PUBLICADO NA FOLHA DE S. PAULO DESTE DOMINGO
FERREIRA GULLAR
Deixei a poeira assentar para dar meu palpite sobre a polêmica surgida com o impeachment do presidente Fernando Lugo, do Paraguai. Ao saber da notícia, logo previ a reação que teriam os presidentes de alguns países sul-americanos, inclusive o Brasil.
E não deu outra. Hugo Chávez e Cristina Kirchner, como era de se esperar, reagiram de pronto e com a irreflexão que os caracteriza. Logo em seguida, manifestou-se Rafael Correa, do Equador, que, com a arrogância de sempre, rompeu relações com o novo governo paraguaio. Chávez decidiu cortar o fornecimento de petróleo àquele país. E o Brasil? Fiquei na expectativa.
Como observou certa vez García Márquez, o Brasil é um país sensato e, acrescento eu, talvez por nossa ascendência portuguesa, pé no chão. E assim foi que Dilma primeiro mandou seu ministro das Relações Exteriores qualificar o impeachment de “rito sumário”. Ou seja, não teria sido dado a Lugo tempo para se defender.
Sucede que o próprio Lugo, presente à sessão do Congresso quando se votou seu impedimento, declarou: “Aceito a decisão do Congresso e estou disposto a responder por meus atos como presidente”.
Não disse que o Congresso agira fora da lei nem que tinha sido impedido de se defender. De acordo com as normas constitucionais paraguaias, recorreu à Suprema Corte e ao Tribunal Superior de Justiça, que não atenderam a seus recursos por considerarem constitucional a deposição e legítima a entrega do governo ao vice-presidente.
Só depois que os vizinhos tomaram a inusitada atitude de repelir a decisão do Congresso paraguaio foi que Lugo mudou de opinião e decidiu formar um governo paralelo, este, sim, destituído de qualquer base legal.
Fala-se em golpe, mas só um presidente já politicamente inviável é impedido com o apoio praticamente unânime do Congresso: 76 votos a 1 na Câmara de Deputados e 39 a 5 no Senado. Fora isso, nem os militares nem o povo paraguaios se opuseram. Pelo contrário, o impeachment de Lugo parece fruto de uma concordância nacional. Nessa decisão pesou, sem dúvida, o Partido Liberal, de centro-direita. Mas foi com o apoio deste que ele se elegera presidente da República.

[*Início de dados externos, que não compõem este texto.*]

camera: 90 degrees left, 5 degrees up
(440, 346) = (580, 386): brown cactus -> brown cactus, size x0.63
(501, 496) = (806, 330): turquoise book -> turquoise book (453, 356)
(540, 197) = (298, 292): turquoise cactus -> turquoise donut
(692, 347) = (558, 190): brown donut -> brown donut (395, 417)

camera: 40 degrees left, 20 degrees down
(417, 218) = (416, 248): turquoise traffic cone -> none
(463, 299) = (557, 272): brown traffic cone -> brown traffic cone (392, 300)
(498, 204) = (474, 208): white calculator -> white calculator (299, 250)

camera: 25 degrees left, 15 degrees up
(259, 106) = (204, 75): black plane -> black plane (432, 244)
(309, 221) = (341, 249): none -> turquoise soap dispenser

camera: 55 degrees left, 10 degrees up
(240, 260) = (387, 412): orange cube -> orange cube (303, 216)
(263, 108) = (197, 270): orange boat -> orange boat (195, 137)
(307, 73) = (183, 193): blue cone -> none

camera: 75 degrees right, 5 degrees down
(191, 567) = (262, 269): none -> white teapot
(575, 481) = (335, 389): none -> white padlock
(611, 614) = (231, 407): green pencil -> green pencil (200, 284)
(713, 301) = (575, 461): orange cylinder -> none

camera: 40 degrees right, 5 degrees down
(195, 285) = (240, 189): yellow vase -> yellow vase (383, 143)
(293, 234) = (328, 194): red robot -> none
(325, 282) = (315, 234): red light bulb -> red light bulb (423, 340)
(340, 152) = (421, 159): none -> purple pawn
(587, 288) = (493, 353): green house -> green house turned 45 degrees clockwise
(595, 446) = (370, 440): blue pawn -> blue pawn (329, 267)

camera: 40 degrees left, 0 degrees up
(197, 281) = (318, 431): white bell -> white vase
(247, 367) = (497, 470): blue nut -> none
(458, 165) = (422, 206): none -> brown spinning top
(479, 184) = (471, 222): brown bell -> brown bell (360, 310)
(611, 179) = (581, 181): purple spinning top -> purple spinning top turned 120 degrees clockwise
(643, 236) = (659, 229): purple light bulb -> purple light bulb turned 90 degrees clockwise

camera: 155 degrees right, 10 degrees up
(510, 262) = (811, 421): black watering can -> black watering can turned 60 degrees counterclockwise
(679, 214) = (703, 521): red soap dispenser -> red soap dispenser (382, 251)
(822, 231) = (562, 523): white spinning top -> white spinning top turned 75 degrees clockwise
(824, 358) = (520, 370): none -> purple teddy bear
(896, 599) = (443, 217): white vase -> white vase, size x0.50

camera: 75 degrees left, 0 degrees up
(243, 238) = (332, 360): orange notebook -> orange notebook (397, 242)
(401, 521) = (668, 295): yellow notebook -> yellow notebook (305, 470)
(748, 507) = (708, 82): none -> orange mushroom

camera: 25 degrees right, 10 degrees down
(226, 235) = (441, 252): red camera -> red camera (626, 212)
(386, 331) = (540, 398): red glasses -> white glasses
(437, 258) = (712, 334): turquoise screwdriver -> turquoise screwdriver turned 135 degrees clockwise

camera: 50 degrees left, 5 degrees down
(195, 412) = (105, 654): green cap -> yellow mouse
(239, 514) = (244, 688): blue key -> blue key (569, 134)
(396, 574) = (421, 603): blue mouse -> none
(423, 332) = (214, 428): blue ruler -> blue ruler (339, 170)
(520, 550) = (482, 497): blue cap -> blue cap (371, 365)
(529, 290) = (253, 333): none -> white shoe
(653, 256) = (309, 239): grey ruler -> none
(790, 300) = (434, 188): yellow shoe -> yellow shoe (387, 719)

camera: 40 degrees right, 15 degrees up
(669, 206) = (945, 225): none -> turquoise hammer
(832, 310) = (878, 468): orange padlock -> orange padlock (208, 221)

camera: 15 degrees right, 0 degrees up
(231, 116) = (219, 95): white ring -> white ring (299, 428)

O que houve então? Um complô de que participaram todos os partidos e quase a totalidade dos deputados e senadores? Se fosse isso, o povo paraguaio teria saído às ruas para protestar e denunciá-los. Só uns poucos o fizeram. As Forças Armadas, os intelectuais, os sindicatos protestaram? Ninguém.
O inconformismo com o impeachment de Lugo veio de fora do país: de Hugo Chávez, Cristina Kirchner, Evo Morales, Dilma Rousseff, que se apresentam como defensores da democracia. Serão mesmo?
Vejamos. Hugo Chávez suspendeu o funcionamento de 60 emissoras de rádio e televisão que se opunham a seu governo, criou uma espécie de juventude nazista para atacar seus opositores e fez o Congresso mudar a Constituição para permitir que ele se reeleja indefinidamente. Cristina Kirchner apropriou-se da única empresa que fornece papel à imprensa argentina, de modo que, agora, jornal que a criticar pode parar de circular.
Já Rafael Correa processa um jornal de oposição por dia, exigindo indenizações bilionárias. Democratas como esses há poucos. Dilma mandou seu chanceler a Assunção para pressionar o Congresso paraguaio e evitar o impedimento de Lugo, como o faziam antigamente os norte-americanos conosco.
Como se vê, há um tipo de democrata que só defende a democracia quando lhe convém. Mas, mesmo que Chávez, Cristina, Morales, Correa e Dilma fossem exemplos de líderes democráticos, teriam ainda assim o direito de se sobrepor às instituições paraguaias e à opinião pública daquele país?
Como o impeachment de Lugo consumou-se de acordo com a Constituição paraguaia e pela quase unanimidade dos parlamentares, o único argumento do nosso chanceler foi o de ter sido feito em “rito sumário”. No entanto, que chance deram eles ao Paraguai para se defender das sanções que lhe foram impostas? Nenhuma. Essas sanções, além de sumárias, são também ofensivas às instituições do Estado paraguaio e a seu povo.